WORK ORDER:
Repeat exactly, and only, the lines of the entries below from the one with "collapsed:: true" through the one with "- The Trump", both ends included.

Collected data:
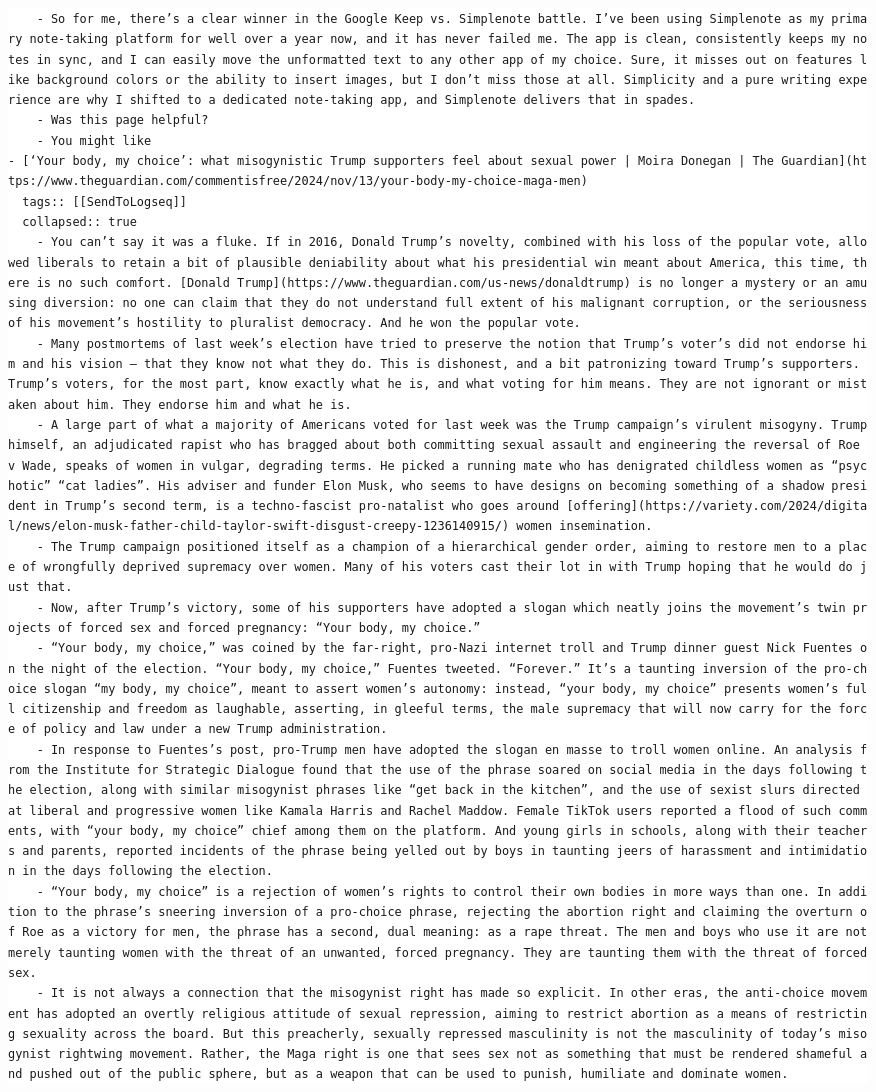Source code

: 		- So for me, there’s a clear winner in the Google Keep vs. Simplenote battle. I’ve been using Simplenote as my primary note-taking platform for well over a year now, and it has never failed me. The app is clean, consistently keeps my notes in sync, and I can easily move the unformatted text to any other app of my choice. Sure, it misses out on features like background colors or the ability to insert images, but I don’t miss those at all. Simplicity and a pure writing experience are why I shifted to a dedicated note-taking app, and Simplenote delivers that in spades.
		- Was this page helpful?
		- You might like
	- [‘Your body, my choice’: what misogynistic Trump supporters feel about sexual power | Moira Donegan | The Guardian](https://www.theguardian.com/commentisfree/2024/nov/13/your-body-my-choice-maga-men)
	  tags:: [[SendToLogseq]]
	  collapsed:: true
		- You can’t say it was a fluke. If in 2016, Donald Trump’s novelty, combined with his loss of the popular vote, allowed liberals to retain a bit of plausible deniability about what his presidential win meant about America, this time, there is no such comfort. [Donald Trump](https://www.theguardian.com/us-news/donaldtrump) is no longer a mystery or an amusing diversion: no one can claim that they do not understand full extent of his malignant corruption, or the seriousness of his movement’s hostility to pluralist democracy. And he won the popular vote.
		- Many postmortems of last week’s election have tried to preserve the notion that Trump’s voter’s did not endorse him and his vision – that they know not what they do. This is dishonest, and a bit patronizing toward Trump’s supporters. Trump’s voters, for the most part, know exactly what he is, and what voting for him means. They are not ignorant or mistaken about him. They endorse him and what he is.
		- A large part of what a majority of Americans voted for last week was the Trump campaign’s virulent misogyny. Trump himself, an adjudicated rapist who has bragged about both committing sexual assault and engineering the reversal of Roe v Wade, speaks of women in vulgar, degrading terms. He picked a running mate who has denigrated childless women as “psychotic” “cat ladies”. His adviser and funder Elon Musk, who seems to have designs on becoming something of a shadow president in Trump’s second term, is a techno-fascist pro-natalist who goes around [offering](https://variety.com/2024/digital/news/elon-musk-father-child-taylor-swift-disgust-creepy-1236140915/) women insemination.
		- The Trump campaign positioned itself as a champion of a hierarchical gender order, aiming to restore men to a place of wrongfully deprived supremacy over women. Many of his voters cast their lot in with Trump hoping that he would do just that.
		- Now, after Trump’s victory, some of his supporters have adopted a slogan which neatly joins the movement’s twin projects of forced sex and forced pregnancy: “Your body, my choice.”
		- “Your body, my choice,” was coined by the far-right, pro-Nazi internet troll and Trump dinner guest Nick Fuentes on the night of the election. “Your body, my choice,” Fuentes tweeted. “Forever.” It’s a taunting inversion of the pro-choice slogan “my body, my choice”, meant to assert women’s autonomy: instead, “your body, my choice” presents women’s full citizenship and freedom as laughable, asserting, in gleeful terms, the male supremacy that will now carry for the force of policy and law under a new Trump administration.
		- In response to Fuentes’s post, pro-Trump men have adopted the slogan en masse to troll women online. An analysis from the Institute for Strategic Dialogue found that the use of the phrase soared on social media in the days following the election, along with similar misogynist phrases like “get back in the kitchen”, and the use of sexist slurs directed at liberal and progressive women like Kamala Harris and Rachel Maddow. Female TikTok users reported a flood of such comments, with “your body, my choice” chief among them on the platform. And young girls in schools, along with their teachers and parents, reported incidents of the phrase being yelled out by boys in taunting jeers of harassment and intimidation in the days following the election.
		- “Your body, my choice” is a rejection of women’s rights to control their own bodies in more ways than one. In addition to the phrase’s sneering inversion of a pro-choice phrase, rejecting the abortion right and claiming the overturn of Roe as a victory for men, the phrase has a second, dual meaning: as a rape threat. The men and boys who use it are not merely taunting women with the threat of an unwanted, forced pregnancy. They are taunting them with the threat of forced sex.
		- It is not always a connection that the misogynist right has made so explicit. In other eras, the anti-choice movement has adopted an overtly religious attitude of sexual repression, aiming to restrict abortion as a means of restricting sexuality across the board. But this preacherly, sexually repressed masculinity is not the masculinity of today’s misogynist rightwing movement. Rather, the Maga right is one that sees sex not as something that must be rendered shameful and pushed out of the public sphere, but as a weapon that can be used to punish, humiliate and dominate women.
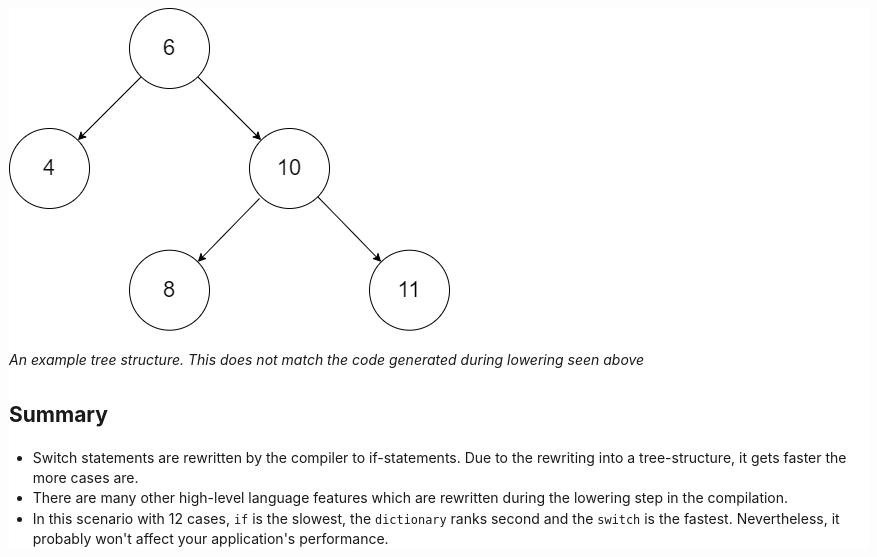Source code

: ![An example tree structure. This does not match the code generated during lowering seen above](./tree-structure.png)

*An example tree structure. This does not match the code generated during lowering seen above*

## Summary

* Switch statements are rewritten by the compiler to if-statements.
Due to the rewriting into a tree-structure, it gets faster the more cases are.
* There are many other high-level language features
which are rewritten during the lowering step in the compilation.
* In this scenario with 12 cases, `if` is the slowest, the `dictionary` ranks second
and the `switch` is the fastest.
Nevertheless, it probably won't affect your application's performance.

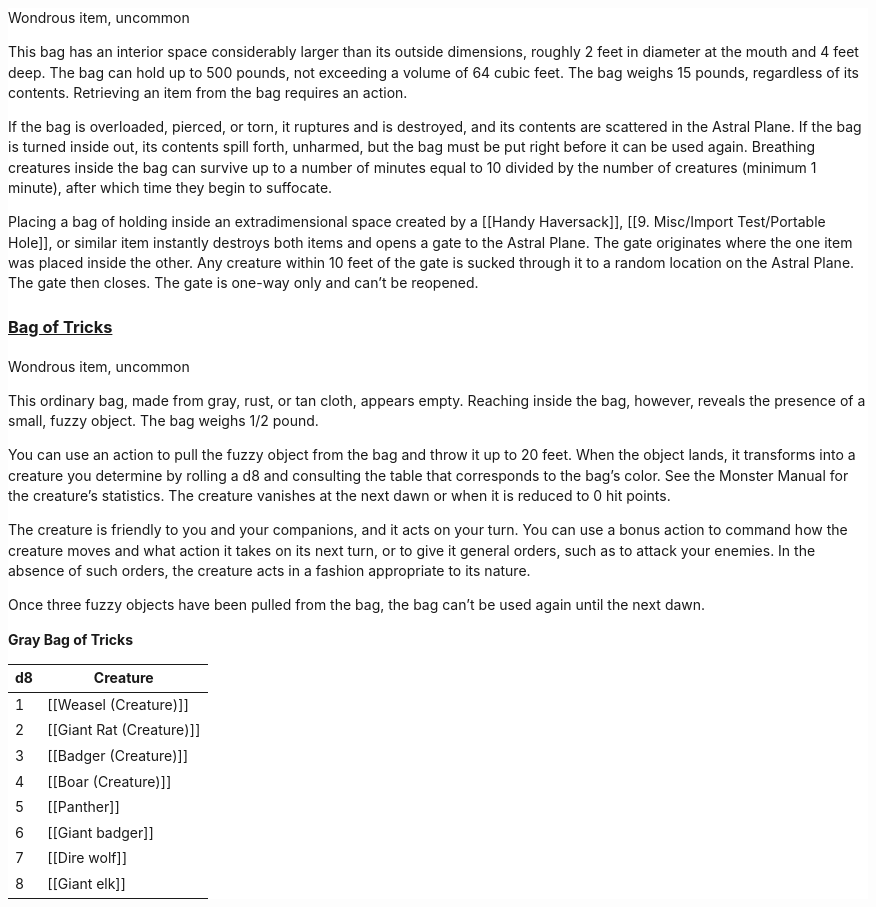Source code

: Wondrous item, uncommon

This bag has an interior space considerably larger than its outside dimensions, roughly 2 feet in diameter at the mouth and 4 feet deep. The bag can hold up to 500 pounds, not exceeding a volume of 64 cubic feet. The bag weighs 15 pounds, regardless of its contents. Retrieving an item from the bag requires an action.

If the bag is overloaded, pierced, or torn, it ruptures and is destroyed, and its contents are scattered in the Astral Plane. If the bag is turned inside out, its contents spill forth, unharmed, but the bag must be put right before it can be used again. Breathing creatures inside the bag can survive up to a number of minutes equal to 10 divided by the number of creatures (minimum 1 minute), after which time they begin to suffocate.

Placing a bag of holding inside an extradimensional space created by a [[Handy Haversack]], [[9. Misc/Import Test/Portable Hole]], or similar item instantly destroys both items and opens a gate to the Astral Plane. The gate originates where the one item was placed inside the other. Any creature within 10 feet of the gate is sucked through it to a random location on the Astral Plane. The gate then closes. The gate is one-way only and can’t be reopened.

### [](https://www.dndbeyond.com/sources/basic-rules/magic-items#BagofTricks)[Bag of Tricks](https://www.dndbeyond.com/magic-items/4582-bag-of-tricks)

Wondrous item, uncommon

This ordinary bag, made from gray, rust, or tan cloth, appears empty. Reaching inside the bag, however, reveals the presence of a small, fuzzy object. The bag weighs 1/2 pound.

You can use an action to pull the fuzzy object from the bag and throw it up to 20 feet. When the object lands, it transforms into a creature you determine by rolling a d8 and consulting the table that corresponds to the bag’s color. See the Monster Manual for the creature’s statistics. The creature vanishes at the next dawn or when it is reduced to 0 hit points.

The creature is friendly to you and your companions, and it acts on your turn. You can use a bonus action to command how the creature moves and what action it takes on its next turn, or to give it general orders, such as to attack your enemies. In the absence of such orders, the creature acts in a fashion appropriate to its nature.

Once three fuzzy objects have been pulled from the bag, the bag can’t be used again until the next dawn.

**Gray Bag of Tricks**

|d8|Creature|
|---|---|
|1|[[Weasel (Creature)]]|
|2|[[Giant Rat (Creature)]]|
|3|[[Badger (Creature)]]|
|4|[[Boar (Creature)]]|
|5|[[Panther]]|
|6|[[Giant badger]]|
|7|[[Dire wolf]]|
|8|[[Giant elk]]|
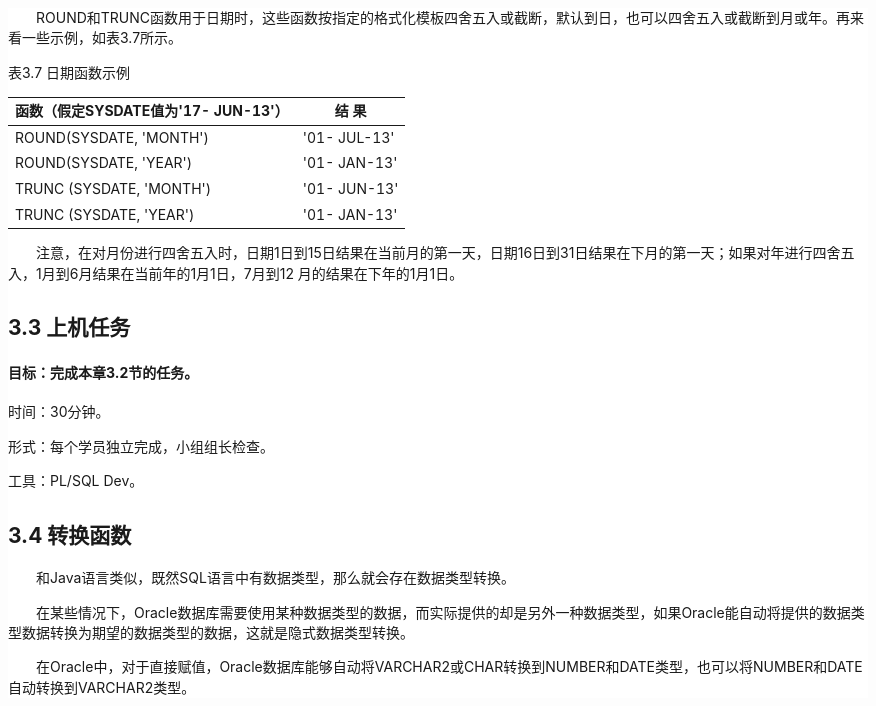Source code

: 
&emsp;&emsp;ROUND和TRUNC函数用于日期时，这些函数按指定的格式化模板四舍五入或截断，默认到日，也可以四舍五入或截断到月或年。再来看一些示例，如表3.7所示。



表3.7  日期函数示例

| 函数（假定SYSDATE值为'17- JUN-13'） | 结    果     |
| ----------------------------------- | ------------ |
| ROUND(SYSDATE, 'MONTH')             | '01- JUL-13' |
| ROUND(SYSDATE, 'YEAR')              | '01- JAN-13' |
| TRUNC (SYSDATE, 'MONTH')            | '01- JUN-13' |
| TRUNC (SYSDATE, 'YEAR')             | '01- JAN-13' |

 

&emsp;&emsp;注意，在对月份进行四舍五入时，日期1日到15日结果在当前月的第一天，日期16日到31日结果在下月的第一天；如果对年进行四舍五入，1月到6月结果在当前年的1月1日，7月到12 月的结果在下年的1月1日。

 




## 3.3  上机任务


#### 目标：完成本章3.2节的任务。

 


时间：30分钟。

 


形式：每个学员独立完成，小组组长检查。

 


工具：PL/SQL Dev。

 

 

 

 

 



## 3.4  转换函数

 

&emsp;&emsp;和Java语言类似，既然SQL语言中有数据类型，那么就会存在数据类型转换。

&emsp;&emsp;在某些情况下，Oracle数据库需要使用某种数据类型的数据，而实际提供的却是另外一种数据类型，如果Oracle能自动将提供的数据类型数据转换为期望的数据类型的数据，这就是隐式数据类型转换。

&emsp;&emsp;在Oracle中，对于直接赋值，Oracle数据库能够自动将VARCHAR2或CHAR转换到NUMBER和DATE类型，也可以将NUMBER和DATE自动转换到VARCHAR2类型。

SOLVED EXERCISE:
	  collapsed:: true
		- You can’t say it was a fluke. If in 2016, Donald Trump’s novelty, combined with his loss of the popular vote, allowed liberals to retain a bit of plausible deniability about what his presidential win meant about America, this time, there is no such comfort. [Donald Trump](https://www.theguardian.com/us-news/donaldtrump) is no longer a mystery or an amusing diversion: no one can claim that they do not understand full extent of his malignant corruption, or the seriousness of his movement’s hostility to pluralist democracy. And he won the popular vote.
		- Many postmortems of last week’s election have tried to preserve the notion that Trump’s voter’s did not endorse him and his vision – that they know not what they do. This is dishonest, and a bit patronizing toward Trump’s supporters. Trump’s voters, for the most part, know exactly what he is, and what voting for him means. They are not ignorant or mistaken about him. They endorse him and what he is.
		- A large part of what a majority of Americans voted for last week was the Trump campaign’s virulent misogyny. Trump himself, an adjudicated rapist who has bragged about both committing sexual assault and engineering the reversal of Roe v Wade, speaks of women in vulgar, degrading terms. He picked a running mate who has denigrated childless women as “psychotic” “cat ladies”. His adviser and funder Elon Musk, who seems to have designs on becoming something of a shadow president in Trump’s second term, is a techno-fascist pro-natalist who goes around [offering](https://variety.com/2024/digital/news/elon-musk-father-child-taylor-swift-disgust-creepy-1236140915/) women insemination.
		- The Trump campaign positioned itself as a champion of a hierarchical gender order, aiming to restore men to a place of wrongfully deprived supremacy over women. Many of his voters cast their lot in with Trump hoping that he would do just that.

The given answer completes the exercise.